In a nutshell, I want to say that TPRS materials don’t copy a typical thematic unit per say. You just can’t put all the vocabulary together and call it a story. However, a TPRS curriculum provides way more authentic communicative topics and mocking “real-life communications” than any existing materials out there. Here are few reasons.

One nature of the TPRS materials is using the high frequency words repetitively in a spiral manner. Typically, it would be best to follow the sequence in these supporting materials (mini stories), as they build on top of each other. Occasionally, if you skip one here or there, if you do lots of circling, it wouldn’t be too big of a problem.

Another nature of the TPRS materials is that it breaks thematic unit patterns. We touch on many different topics, at the same time, over and over, which is very similar to how we communicate with children.

For example, I start to introduce food right way in book 1, I Am Beibei. This topic becomes frequently revisited, in book 2, Dylan’s Birthday. Well, ask oneself, which birthday party comes with no food nor drinks? It reappears in book 5, Ms. Basil’s Thanksgiving and lastly in book 6, Feifei’s Field Trip, the book finishes with a banquet and karaoke party in a restaurant (ordering and Chinese cultural practice – karaoke).

Same with family members, the topic is first introduced in book 1, then it is brought back in book 3, Elves’ Home. However, a TPRS curriculum is much more in depth than the existing thematic unit that I have known of. In book 3, although the chapter stories are focusing on helping Elves finding his family and family members, In its mini stories, students are reading and acquiring biographical information about Yao Ming and Lang Lang. Their reading assessment is on Li Na and listening assessment is on Jeremy Lin. (A special shout out to Erika Cheung for designing the assessment.)

Currently, my Chinese II is in book 4, School Starts. This is a story unit about school life. Besides acquiring typical subjects, our students go in depth to talk about being mischievous, making friends, bullying and other social aspect of their school life. However, this same unit is revisited in Chinese III, we are using 《匆匆那年》第一集 as our movie talk topic to make cultural comparisons, how the teacher-student relationships are different from China to America? What’s the main transportation in China vs. in America? What’s the advantage and disadvantage for each mode of transportation? What’s a typical school day like in China vs. here in America? Where do you prefer? Why?… Along with few other short video clips on “bullying”. Students’ end of chapter project is an anti-bullying campaign. To Read More, Click here and this unit.

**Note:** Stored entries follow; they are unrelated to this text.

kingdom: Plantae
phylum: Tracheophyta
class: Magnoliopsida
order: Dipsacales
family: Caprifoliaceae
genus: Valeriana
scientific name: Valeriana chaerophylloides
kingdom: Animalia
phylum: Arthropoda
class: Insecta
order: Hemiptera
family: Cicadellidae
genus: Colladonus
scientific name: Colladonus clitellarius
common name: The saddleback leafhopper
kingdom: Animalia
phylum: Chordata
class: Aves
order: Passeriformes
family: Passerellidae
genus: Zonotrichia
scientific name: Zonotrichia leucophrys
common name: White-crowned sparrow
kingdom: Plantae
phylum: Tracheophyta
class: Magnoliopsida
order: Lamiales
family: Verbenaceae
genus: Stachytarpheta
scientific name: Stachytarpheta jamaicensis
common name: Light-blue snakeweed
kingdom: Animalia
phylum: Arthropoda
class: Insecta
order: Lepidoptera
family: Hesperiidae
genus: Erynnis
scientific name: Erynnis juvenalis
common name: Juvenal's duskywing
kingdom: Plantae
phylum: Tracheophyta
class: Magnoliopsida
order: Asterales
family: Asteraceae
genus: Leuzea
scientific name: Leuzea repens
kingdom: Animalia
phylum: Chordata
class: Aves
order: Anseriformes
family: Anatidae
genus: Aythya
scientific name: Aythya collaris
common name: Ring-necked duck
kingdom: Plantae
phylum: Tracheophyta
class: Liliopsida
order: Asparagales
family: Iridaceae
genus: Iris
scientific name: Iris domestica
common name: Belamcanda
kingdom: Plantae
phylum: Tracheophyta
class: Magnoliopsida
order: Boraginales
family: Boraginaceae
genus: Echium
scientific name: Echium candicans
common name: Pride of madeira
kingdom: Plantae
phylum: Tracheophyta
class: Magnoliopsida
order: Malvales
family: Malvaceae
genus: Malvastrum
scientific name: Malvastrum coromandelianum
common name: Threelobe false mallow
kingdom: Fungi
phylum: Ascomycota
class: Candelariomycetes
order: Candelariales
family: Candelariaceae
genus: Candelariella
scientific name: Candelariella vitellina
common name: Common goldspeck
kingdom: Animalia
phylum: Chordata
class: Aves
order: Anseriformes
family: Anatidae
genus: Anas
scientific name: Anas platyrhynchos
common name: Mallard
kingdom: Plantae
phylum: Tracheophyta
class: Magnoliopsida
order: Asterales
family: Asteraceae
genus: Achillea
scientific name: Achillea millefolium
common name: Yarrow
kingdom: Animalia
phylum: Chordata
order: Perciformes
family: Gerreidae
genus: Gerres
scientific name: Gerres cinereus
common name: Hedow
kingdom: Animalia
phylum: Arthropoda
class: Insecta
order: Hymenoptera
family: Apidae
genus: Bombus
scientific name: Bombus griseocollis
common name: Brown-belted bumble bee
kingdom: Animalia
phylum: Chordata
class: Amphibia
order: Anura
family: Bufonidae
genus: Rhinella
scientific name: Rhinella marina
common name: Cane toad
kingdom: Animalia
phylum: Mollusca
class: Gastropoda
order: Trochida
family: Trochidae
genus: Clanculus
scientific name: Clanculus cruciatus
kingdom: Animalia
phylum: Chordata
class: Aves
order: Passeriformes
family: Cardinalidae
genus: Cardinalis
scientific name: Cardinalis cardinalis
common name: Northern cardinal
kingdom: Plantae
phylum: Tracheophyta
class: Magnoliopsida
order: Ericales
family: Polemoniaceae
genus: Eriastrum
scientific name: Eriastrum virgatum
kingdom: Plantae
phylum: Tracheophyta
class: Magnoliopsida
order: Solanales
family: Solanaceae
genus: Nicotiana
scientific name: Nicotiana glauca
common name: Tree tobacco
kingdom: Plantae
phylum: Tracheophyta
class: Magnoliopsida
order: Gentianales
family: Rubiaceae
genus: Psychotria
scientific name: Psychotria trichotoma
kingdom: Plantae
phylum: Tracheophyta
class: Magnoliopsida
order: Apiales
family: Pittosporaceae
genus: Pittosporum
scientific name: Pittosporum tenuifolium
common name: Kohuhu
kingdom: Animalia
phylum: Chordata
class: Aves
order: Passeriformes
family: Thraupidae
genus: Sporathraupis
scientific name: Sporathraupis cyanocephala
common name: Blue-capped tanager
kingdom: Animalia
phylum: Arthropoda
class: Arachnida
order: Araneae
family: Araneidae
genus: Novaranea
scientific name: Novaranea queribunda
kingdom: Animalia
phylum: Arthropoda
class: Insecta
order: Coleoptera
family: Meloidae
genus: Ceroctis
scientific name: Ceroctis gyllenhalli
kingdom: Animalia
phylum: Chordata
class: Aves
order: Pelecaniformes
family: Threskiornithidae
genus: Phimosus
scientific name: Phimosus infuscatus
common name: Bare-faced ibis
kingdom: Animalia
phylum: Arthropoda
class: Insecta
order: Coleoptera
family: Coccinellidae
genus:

Students in level 1 acquire about directions, left, right, front, back… In Chinese II, we add in walk toward left, right… In Chinese III, we add in more. Typically, by Chinese III, kids are proficient on these topics.
Similar with visiting doctors. My kids in level 1, just begin to acquire how to express “I’m sick, my ____ hurts. I throw up or… ” In level 2, they acquire all the body parts and ___ hurts and go to a doctor. In level 3, the topic is revisited again, they acquire detail symptoms, tell personal injury stories… Everything becomes more elaborate, meaningful and personal.

Kittens’ series offer completely Teacher’s Guide and supporting materials. Each book is aided with movie talk clips and embedded readings in its supporting materials as well. I really encourage more story-writers to provide interesting and meaningful level appropriate readers for our students; more curriculum writers to supplement your materials to better support teachers.

I have not only witnessed the power of Comprehensible Input, I have experienced it and I’m living in it daily. It is my dream and passion to introduce Comprehensible Input based instruction to every Chinese teacher.